Jan 24, 2024
24 January, 2024. Outwardly emerging markets equity returns appear to have disappointed again in 2023, with the benchmark EM index up only 10% in an otherwise strong year for global equity markets. But a deeper analysis reveals much to be positive about. For example, 19 out of 24 emerging markets registered positive US$ returns in 2023. Of the top 8 markets (88% of the universe), 7 registered positive returns, with 6 of the 7 seeing strongly positive double digit returns. Eastern European equities were up 47%, Latin American equities by 33% and Asian equities by 8%. So why the seemingly weak headline performance of EM? That is entirely due to a rather large bear in the China shop driving returns in that market for the year down -11%. EM ex-China performed robustly up +20% for the year. If a bull was ever to chase the bear out of the China shop, returns could be very strong for the asset class.
A disparate range of countries, at different points in their economic cycles and with widely differing policy environments, emerging markets are an early-cycle asset class and tend to perform strongly as the world recovers from a recession. Rates in emerging markets have been higher for longer, meaning there are more levers to pull as and when we find ourselves back in a period of monetary loosening. Furthermore, interest rates have normalised between developed and emerging markets, meaning developed markets have lost their low cost of capital tailwind, with the playing field now looking a lot more even. We are close to peak negativity on China, be it politically, economically or corporately.

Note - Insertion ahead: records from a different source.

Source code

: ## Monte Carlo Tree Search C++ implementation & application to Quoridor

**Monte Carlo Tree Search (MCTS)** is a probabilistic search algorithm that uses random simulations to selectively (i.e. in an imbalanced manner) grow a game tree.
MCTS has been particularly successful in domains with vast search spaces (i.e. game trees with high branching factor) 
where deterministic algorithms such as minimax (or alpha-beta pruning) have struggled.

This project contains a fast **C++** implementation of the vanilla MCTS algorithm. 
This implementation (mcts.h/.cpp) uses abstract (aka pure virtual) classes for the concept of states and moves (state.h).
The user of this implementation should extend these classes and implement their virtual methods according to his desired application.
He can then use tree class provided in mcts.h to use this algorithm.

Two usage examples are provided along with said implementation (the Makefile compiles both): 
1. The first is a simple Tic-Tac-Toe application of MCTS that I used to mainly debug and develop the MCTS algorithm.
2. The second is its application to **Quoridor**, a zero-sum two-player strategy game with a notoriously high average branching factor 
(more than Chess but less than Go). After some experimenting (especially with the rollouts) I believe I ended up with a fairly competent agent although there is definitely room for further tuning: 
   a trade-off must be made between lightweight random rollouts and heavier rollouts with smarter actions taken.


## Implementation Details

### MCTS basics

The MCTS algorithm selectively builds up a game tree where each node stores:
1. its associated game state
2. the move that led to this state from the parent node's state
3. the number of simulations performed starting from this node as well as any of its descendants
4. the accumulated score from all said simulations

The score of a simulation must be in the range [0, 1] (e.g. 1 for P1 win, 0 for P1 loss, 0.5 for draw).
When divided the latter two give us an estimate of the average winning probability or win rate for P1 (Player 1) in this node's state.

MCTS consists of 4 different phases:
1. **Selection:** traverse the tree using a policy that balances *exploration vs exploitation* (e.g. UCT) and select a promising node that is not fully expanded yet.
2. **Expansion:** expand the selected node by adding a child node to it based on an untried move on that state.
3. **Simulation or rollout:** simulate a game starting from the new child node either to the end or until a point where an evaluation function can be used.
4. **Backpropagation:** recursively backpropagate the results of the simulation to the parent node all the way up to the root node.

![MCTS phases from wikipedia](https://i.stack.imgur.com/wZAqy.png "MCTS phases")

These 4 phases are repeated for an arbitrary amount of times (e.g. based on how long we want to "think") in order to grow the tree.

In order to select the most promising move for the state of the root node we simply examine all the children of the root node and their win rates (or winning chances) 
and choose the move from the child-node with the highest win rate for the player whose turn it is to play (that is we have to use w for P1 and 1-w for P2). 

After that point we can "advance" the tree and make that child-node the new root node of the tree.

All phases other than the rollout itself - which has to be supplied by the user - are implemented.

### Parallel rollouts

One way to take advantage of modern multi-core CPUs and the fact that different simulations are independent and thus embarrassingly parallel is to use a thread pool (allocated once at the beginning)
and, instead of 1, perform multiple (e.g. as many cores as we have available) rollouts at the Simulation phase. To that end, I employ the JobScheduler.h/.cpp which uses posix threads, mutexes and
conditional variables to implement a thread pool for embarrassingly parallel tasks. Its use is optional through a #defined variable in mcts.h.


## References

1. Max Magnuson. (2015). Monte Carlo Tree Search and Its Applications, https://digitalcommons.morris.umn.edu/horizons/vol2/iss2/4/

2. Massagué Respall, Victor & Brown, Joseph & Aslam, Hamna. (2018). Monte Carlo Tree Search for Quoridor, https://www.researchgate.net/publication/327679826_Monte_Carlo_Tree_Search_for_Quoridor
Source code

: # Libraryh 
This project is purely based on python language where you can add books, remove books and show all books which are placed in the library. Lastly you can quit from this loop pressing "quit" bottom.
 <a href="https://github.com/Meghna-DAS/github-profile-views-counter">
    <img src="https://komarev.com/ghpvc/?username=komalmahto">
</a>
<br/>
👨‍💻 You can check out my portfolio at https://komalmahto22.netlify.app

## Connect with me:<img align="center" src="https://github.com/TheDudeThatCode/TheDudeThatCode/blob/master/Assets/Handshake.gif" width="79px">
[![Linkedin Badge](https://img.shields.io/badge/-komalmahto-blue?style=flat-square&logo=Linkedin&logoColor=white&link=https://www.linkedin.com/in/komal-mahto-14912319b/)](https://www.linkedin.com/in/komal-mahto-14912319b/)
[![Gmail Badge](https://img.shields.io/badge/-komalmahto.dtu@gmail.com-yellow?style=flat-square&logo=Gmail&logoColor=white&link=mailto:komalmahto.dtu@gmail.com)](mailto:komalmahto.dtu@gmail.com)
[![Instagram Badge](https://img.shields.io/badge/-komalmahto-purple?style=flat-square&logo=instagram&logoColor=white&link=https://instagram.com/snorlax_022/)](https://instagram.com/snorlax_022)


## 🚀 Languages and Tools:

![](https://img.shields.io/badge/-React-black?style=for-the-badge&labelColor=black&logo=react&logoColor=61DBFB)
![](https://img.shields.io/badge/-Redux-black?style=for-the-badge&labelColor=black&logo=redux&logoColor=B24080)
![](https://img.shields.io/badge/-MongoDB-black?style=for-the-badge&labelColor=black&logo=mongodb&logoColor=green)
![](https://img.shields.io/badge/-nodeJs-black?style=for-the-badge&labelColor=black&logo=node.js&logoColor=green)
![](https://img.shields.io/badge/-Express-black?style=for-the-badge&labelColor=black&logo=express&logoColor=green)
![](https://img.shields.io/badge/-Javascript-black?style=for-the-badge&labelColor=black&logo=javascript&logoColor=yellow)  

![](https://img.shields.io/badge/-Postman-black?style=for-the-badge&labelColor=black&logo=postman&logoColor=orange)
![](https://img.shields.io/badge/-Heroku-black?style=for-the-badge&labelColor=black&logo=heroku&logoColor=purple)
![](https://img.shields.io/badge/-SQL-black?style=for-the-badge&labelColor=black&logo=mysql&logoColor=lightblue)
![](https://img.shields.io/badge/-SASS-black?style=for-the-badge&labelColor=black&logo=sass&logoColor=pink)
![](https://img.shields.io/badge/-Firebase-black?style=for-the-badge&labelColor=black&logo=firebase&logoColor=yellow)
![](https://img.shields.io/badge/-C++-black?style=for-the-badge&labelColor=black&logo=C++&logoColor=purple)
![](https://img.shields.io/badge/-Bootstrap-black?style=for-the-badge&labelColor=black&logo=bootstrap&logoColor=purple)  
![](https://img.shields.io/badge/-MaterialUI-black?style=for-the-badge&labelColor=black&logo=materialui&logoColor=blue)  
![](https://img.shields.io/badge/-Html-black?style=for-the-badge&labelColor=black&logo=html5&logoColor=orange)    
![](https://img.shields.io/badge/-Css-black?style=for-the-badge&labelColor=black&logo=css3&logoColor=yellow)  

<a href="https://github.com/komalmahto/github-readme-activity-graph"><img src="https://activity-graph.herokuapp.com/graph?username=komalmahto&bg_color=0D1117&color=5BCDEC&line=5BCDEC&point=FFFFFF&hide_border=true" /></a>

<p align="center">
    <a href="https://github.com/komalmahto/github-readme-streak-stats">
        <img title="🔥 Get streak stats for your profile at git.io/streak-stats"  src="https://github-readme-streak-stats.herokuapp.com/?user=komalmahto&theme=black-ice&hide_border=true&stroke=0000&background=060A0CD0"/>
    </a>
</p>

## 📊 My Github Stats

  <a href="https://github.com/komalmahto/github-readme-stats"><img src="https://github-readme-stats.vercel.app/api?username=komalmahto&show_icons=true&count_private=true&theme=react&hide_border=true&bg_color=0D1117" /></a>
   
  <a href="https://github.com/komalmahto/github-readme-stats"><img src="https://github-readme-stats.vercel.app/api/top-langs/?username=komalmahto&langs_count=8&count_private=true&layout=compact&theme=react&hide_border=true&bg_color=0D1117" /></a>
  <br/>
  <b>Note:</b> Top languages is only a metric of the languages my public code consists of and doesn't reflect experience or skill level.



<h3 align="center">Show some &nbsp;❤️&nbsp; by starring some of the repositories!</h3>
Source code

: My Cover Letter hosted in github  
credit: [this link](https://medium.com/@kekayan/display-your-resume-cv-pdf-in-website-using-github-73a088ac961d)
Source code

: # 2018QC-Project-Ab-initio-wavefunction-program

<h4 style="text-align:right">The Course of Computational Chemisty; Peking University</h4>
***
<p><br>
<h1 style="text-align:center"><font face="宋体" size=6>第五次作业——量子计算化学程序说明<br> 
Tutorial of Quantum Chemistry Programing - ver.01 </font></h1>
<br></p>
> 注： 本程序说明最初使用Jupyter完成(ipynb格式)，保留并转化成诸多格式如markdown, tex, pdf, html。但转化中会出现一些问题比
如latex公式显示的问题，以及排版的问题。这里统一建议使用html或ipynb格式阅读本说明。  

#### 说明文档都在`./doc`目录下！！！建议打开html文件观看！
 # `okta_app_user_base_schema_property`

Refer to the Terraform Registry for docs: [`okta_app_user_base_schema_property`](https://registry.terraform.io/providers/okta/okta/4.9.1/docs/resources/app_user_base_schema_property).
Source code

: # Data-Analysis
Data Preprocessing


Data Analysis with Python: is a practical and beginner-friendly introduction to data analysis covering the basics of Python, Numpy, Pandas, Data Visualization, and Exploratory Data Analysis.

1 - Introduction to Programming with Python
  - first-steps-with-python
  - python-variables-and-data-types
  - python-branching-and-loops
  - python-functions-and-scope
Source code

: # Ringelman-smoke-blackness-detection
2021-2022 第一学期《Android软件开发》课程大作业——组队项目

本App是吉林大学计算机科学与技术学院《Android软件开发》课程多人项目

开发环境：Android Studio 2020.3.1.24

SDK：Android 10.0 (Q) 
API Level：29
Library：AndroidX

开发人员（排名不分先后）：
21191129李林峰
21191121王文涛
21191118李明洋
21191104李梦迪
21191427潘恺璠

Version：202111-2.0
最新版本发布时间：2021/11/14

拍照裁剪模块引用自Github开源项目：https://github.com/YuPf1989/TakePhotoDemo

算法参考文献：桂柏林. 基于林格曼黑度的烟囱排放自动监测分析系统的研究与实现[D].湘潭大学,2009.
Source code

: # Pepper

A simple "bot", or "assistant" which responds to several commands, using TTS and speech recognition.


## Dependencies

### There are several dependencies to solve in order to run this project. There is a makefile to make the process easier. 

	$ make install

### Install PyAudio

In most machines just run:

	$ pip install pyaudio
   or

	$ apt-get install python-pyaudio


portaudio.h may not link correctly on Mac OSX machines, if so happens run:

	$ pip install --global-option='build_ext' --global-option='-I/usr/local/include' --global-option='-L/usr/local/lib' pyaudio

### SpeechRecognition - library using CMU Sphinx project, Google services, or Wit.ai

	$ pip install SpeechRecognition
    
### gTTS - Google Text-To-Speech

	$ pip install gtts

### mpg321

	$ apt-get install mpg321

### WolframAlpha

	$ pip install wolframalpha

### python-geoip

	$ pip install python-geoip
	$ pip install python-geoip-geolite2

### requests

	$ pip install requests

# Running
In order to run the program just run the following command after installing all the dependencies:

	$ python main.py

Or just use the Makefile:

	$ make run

Finally, one of the big things that drives our asset class is the US dollar. If rates are close to peaking in the US, that removes a big tailwind to the US dollar. If we think the dollar has peaked, that is a positive environment for emerging markets. This makes for an exciting stock-picking opportunity looking forward in our view. In particular, with economic growth likely to be slow and/or slowing in 2024, we believe markets are likely to reward companies that can “win” in this environment and punish “losers” ferociously.
Therefore, we can see the potential for returns to be driven much more by the companies that have been most resilient or have adapted best to this turbulence. However, there are also likely to be many companies which have yet to wake up to the changes the volatile macro situation has wrought in their businesses. In other words, we are hopeful this will be a year where the market focuses on winning and losing companies, creating a much friendlier environment for stockpickers.
The great thing about the Chinese market is how deep and diverse it is. There are 4,000 listed companies across a wide range of different industries and those industries have sub-cycles in them. We are excited by the energy transition, where China is a leading player, the shift to consumer premiumisation, and travel, where currently, flights from the US to China are still only at 10% capacity relative to pre-Covid volumes.
Looking elsewhere, and this is true of the asset class more broadly, if one country or industry is troubled, there is normally another country or industry doing very well indeed, and that is the case now. While China is obviously going through a tough patch, but we don’t believe it is structurally challenged.
Outside of China, Latin America has had extremely elevated interest rates for some time, and inflation appears under control, meaning when interest rates come down again, that will be positive for those markets. The Middle East is experiencing a capex boom as countries invest the oil windfall into transitioning their economies into a post-oil environment. Additionally, places like Mexico, Thailand, Malaysia and Indonesia are benefiting from supply chains relocating out of China.
If we look industry-wide, technology has been a tough place to be over the last year because we have been working through an inventory glut post-Covid. Given the boom in AI, companies must invest in bigger, better, faster data in their IT systems to keep up. We think there is a great longer-term resource story.
Therefore, we look at a world that we believe is rich in opportunity for our investment process, where the emerging market opportunity has not been so out of favour for 20+ years. This could be a rich period for both market alpha and beta in the emerging world. It is also worth noting that 2024 will profile one of the great positives in our world today – elections involving 4 billion people globally, many of them in emerging markets. We are convinced that Churchill was right, and that democracy is the worst way to run the world apart from all the other ways….thus elections are both a wonderful thing to behold but also a rich source of risk for an investor. Consequently, careful management of risk will also be essential in 2024; that 2024 may bring surprises should not be surprising given the lessons of this decade so far.